How England Almost Became Catholic Again
King Charles I was an excellent King, who was unjustly murdered by a revolutionary rabble of unjust men. He knew well the dignity of the office conferred upon him by God, and carried himself accordingly.
He also married a Catholic. And with that marriage came the United Kingdom’s last major chance of having a Catholic monarch. Let me explain.
King Charles I. As mentioned above, His Majesty King Charles I married Princess Henrietta Maria of France, who was a Roman Catholic. The marriage was only able to take place after Pope Urban VIII granted a dispensation, since King Charles I was a non-Catholic. As Queen consort, Princess Henrietta Maria maintained a strict regimen of prayer and fasting. She had clergy to provide for her spiritual needs, and made a pilgrimage to the site of Bl. Edmund Campion's martyrdom. She convinced her husband to free Catholic prisoners on special occasions, and helped to procure the establishment of Maryland as a Catholic enclave in North America.
There were difficulties, however. Her faith meant that she refused to attend her husband's coronation, since it was an Anglican ceremony, and her popularity was strained owing to her limited ability to partake in public life. She did not convert her husband, but she did convert many of her courtiers, and provided much needed spiritual and political support to the Catholics of England.
King Charles II. After the Restoration in 1660, King Charles II was crowned king. He was favourable to the Catholic Church. He attempted, in 1672, to grant religious liberty to both Roman Catholics and noncomformist Protestants. It should be noted here that religious liberty for non-Catholics was condemned by the Church, but the toleration of false religions can be permitted for a greater good. In this scenario, it would, in my view, certainly be a greater good to end the persecution of the Church. However, Parliament pressured the King to withdraw the Declaration of Indulgence, and he did.
King Charles II married Catherine of Braganza, who was a Roman Catholic from Portugal — like his father, he had married a Roman Catholic. In 1665, she had built a friary occupied by thirteen Portuguese Franciscans, which was completed two years later. She returned to Portugal in 1692 (King Charles II died in 1685), and died in Lisbon.
On the last evening of his life, King Charles II was received into the Roman Catholic Church, and died a son of Holy Mother Church.
King James II. King Charles II was succeeded by his brother, James. King James was initially married to an Anglican, and produced two Protestant children, including Queen Mary. Note this well, for this will come up later.
King James II converted to Catholicism in the late 1660s, after spending time in France. His conversion was secret for a time, but eventually became public, and he stopped assisting at Anglican services in 1676. After the death of his first wife, he married Mary of Modena, a devout Catholic from Italy.

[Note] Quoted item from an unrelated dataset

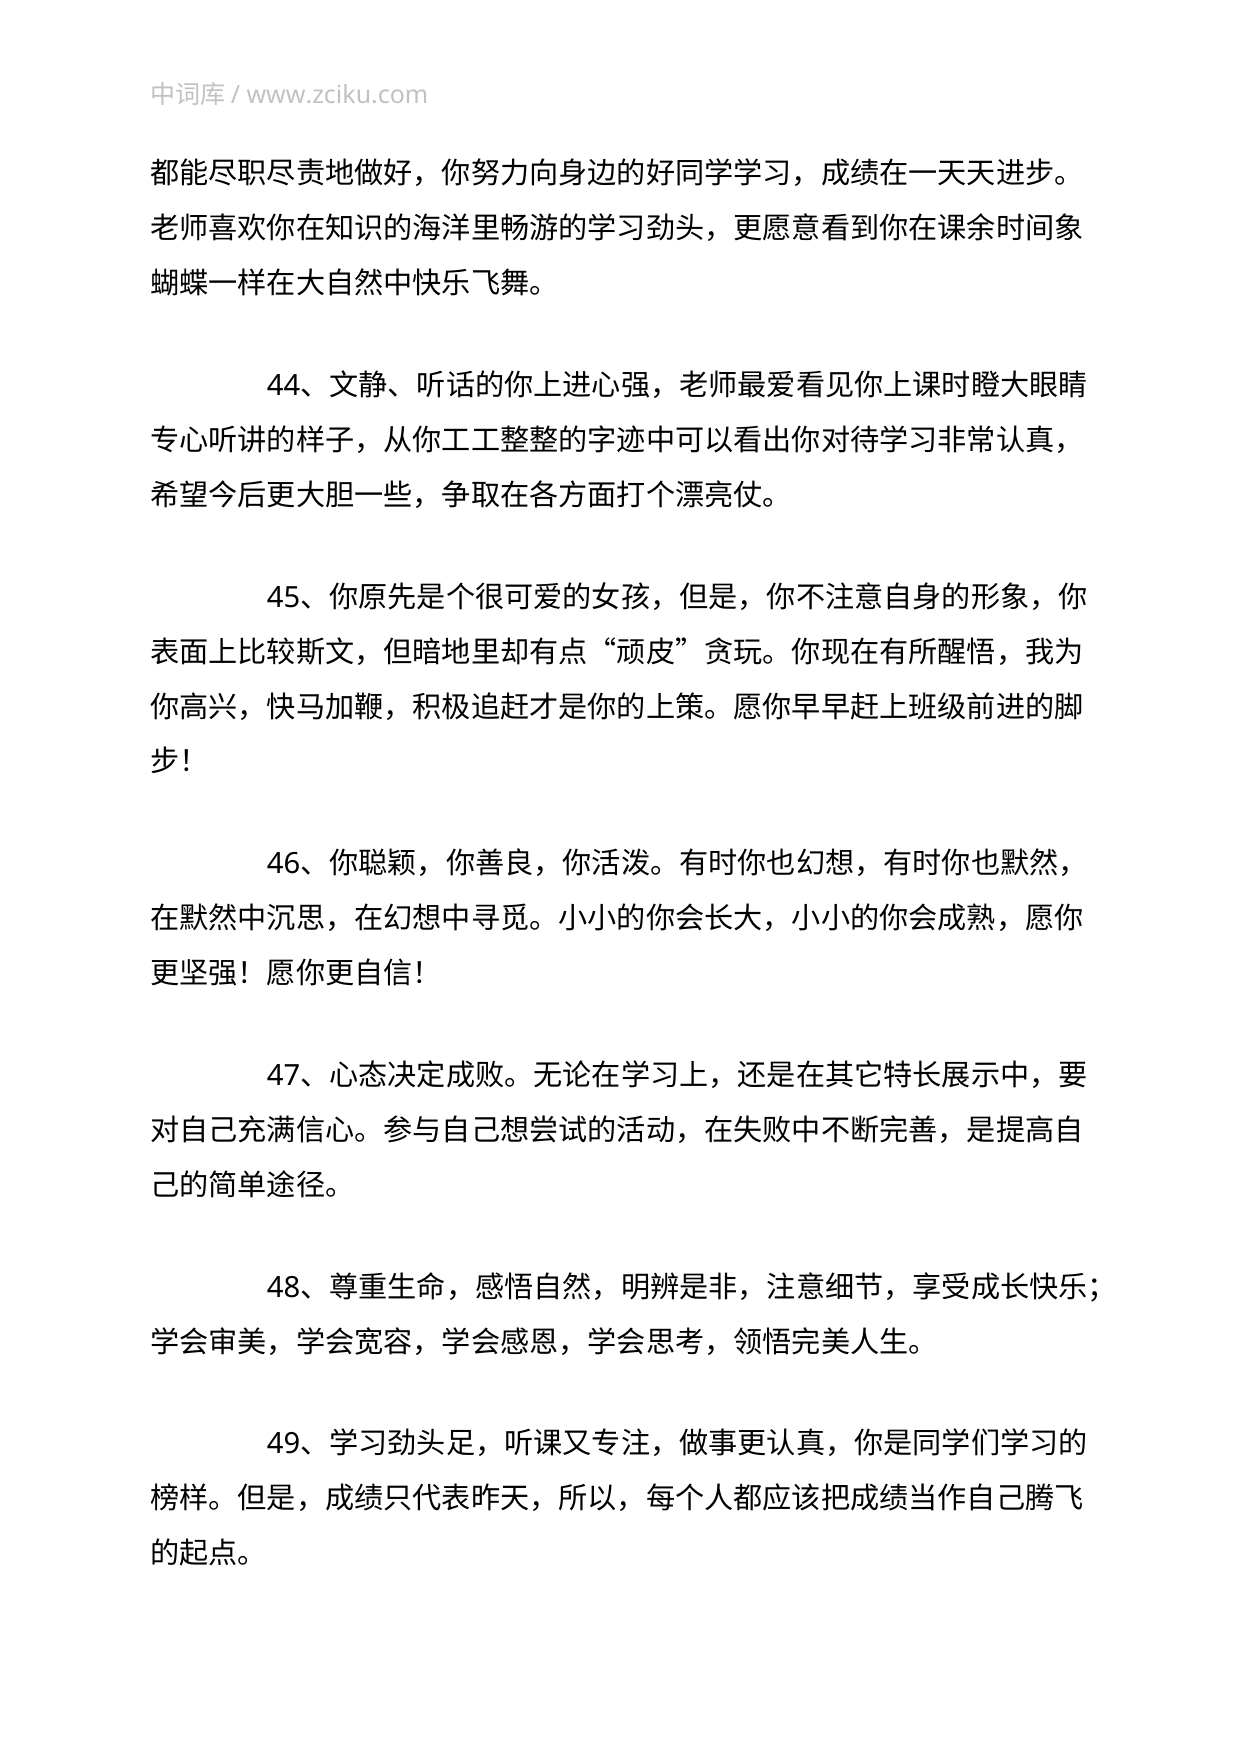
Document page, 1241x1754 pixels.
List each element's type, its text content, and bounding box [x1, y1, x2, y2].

text 48、尊重生命，感悟自然，明辨是非，注意细节，享受成长快乐；学会审美，学会宽容，学会感恩，学会思考，领悟完美人生。 [150, 1263, 1090, 1360]
text 47、心态决定成败。无论在学习上，还是在其它特长展示中，要对自己充满信心。参与自己想尝试的活动，在失败中不断完善，是提高自己的简单途径。 [150, 1051, 1090, 1204]
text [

Like his brother and his brother's father, he had married a Roman Catholic, but he was the first Catholic King that England enjoyed in over 100 years, save the last few seconds of his brother’s life.
King James once exclaimed: ‘If occasion were, I hope God would give me his grace to suffer death for the true Catholic religion as well as banishment’. Such a grace was to be granted to him.
In 1688, King James issued a new Declaration of Indulgence, granting religious freedom to Catholics. The Anglican Archbishop of Canterbury and six other bishops were arrested for protesting the Declaration of Indulgence, but what alarmed the populace the most was the birth of his son, James Francis Edward Stuart. This James was a Roman Catholic and a legitimate heir: in other words, his birth meant, or would have meant, the end of an Anglican Monarchy. A group of seven Protestant nobles invited William, Prince of Orange, to come to England with an army. King James later fled to France. Although refusing to depose him, Parliament declared that the King had affectively abdicated the throne, and his daughter, Mary, was declared Queen; she was to rule jointly with her husband, William of Orange.
The aftermath. After a few failed attempts to retake the throne, King James II died in exile in France. The Anglican rot had penetrated too deep into England and its political system to support a Catholic King; gone were the days of cuius regio, eius religio — England was Protestant for good, and in 1689 a ‘Bill of Rights’ was passed, which excluded Catholics from the throne. This law is still in place to this day. Had King James II stayed on the throne, and his son succeeded him, it is possible that, with royal support, the Catholic Religion may have once again flourished in England, but it was not to be so.
May the Blessed Virgin Mary, Mother of God and Our Most Gentle Queen and Mother, grant through her prayers that the United Kingdom may once again enjoy a Catholic Monarch. Ave Maria.